Folha em branco. Despertei com ela em meu pensamento, enquanto ainda me preparava para existir e era tomada por um desassossego típico de Pessoa. Escrever, naquela manhã, não seria prazeroso, pois havia se tornado parte de um ofício e não mais uma necessidade da alma inquieta.
Busquei lembranças, pensei em leituras e poetas. Cheguei mesmo a imaginar um bonde tendo como passageiro o homem atrás dos óculos e do bigode. Nada me vinha à mente. Então, revi fatos do cotidiano, vividos a caminho do trabalho, mas nenhum deles foi capaz de me fazer encontrar palavras que se casassem e pudessem cumprir plenamente sua função, quando deitadas sobre a página de um jornal.
Como num exercício de disciplina, tomei papel, caneta e tinteiro, debrucei-me sobre a mesa e pensando no que diria aos leitores, decidi beber da fonte de João do Rio e – para o meu deleite – encontrei a crônica “A crise dos criados”, texto publicado entre de 1905 e 1910, quando sua previsão era a de que em dez anos talvez não existissem mais criadas no Rio de Janeiro.
Mais de um século se passou e não só há domésticas como foi aprovada uma PEC (Proposta de Emenda Constitucional) assegurando a elas os direitos antes previstos apenas para outras categorias.
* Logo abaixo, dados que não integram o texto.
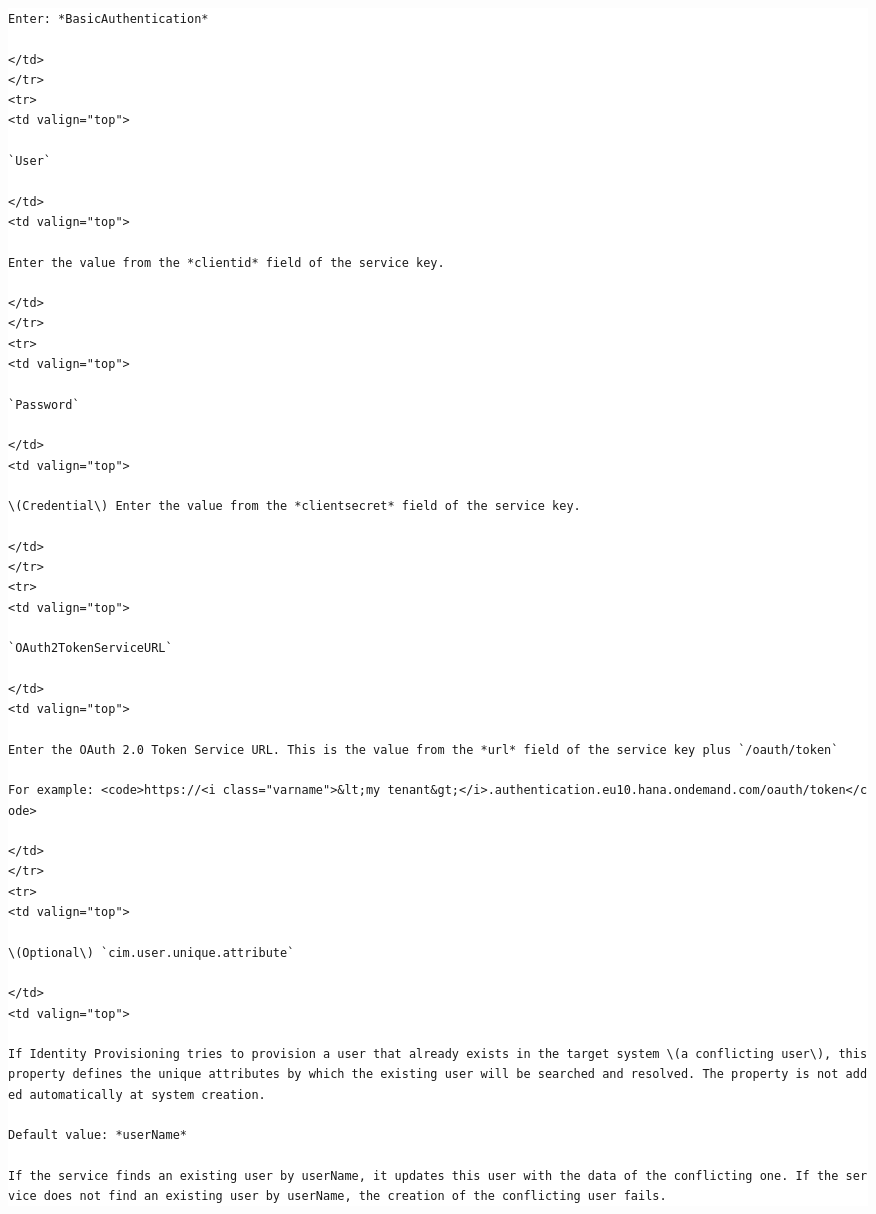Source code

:     Enter: *BasicAuthentication* 
    
    </td>
    </tr>
    <tr>
    <td valign="top">
    
    `User`
    
    </td>
    <td valign="top">
    
    Enter the value from the *clientid* field of the service key.
    
    </td>
    </tr>
    <tr>
    <td valign="top">
    
    `Password`
    
    </td>
    <td valign="top">
    
    \(Credential\) Enter the value from the *clientsecret* field of the service key.
    
    </td>
    </tr>
    <tr>
    <td valign="top">
    
    `OAuth2TokenServiceURL`
    
    </td>
    <td valign="top">
    
    Enter the OAuth 2.0 Token Service URL. This is the value from the *url* field of the service key plus `/oauth/token`

    For example: <code>https://<i class="varname">&lt;my tenant&gt;</i>.authentication.eu10.hana.ondemand.com/oauth/token</code>
    
    </td>
    </tr>
    <tr>
    <td valign="top">
    
    \(Optional\) `cim.user.unique.attribute`
    
    </td>
    <td valign="top">
    
    If Identity Provisioning tries to provision a user that already exists in the target system \(a conflicting user\), this property defines the unique attributes by which the existing user will be searched and resolved. The property is not added automatically at system creation.

    Default value: *userName*

    If the service finds an existing user by userName, it updates this user with the data of the conflicting one. If the service does not find an existing user by userName, the creation of the conflicting user fails.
Entretanto, a tendência é a de que, como já se deu em diferentes países, venhamos a ter diaristas bem remuneradas e utensílios que facilitem a vida no lar, pois os empregadores terão cada vez menos condições de satisfazer prestações como FGTS e auxílio-creche, por enquanto pendentes de regulamentação, já que a família não visa o lucro e tem objetivos diferentes dos empresariais.
Gostaria de acreditar em outras possibilidades, crer no ideal de que as pessoas venham a realizar suas escolhas a partir de uma educação de qualidade, com aquisição de capacidade profissional compatível com o emprego desejado, adquirindo, consequentemente, melhores salários. Por enquanto, infelizmente, minha previsão é: aumento do desemprego, burla à lei e o caça-níqueis do governo funcionado a pleno vapor.
Oxalá que João do Rio tenha se atrasado cem anos e, em outros dez, realmente não tenhamos “criadas” no Brasil, mas a real valorização de todos os tipos de trabalho.